Return, from the material below, each line in which "insights" occurs.

INPUT DATA>
[Start of Attachment]

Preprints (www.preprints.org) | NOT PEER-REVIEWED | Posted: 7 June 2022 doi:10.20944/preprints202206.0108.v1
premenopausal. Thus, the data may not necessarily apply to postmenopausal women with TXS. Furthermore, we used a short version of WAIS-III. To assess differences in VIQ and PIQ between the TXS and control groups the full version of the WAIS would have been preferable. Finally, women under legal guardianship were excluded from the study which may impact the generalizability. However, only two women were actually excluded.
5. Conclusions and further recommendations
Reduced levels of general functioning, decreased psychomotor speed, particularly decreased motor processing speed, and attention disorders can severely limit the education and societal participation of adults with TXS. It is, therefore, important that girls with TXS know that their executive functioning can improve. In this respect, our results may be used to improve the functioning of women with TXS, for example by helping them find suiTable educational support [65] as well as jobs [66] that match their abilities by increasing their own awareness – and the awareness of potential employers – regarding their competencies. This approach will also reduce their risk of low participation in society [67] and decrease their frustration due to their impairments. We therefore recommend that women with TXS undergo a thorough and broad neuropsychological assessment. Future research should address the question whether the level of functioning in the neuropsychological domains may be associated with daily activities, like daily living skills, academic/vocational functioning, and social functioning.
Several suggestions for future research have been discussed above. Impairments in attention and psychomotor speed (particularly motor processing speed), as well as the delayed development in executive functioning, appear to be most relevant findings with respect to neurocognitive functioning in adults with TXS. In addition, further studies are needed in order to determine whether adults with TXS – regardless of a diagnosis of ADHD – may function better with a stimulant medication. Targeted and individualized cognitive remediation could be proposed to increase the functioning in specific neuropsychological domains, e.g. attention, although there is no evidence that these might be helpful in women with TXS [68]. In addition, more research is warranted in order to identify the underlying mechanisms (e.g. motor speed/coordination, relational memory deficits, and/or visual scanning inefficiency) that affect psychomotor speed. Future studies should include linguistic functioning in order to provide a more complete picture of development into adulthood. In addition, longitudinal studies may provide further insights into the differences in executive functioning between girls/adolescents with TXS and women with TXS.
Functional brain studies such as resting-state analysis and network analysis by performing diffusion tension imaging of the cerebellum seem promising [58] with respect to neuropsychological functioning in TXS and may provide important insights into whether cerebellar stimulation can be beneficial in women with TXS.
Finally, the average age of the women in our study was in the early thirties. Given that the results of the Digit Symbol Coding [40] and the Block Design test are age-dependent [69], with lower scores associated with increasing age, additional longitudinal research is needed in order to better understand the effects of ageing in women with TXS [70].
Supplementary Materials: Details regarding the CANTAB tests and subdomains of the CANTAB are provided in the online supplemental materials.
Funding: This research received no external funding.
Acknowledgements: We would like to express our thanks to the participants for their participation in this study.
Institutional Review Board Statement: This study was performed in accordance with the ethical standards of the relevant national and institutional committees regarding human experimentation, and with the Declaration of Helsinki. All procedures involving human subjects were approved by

[End of Attachment]

WRITTEN RESPONSE>
Several suggestions for future research have been discussed above. Impairments in attention and psychomotor speed (particularly motor processing speed), as well as the delayed development in executive functioning, appear to be most relevant findings with respect to neurocognitive functioning in adults with TXS. In addition, further studies are needed in order to determine whether adults with TXS – regardless of a diagnosis of ADHD – may function better with a stimulant medication. Targeted and individualized cognitive remediation could be proposed to increase the functioning in specific neuropsychological domains, e.g. attention, although there is no evidence that these might be helpful in women with TXS [68]. In addition, more research is warranted in order to identify the underlying mechanisms (e.g. motor speed/coordination, relational memory deficits, and/or visual scanning inefficiency) that affect psychomotor speed. Future studies should include linguistic functioning in order to provide a more complete picture of development into adulthood. In addition, longitudinal studies may provide further insights into the differences in executive functioning between girls/adolescents with TXS and women with TXS.
Functional brain studies such as resting-state analysis and network analysis by performing diffusion tension imaging of the cerebellum seem promising [58] with respect to neuropsychological functioning in TXS and may provide important insights into whether cerebellar stimulation can be beneficial in women with TXS.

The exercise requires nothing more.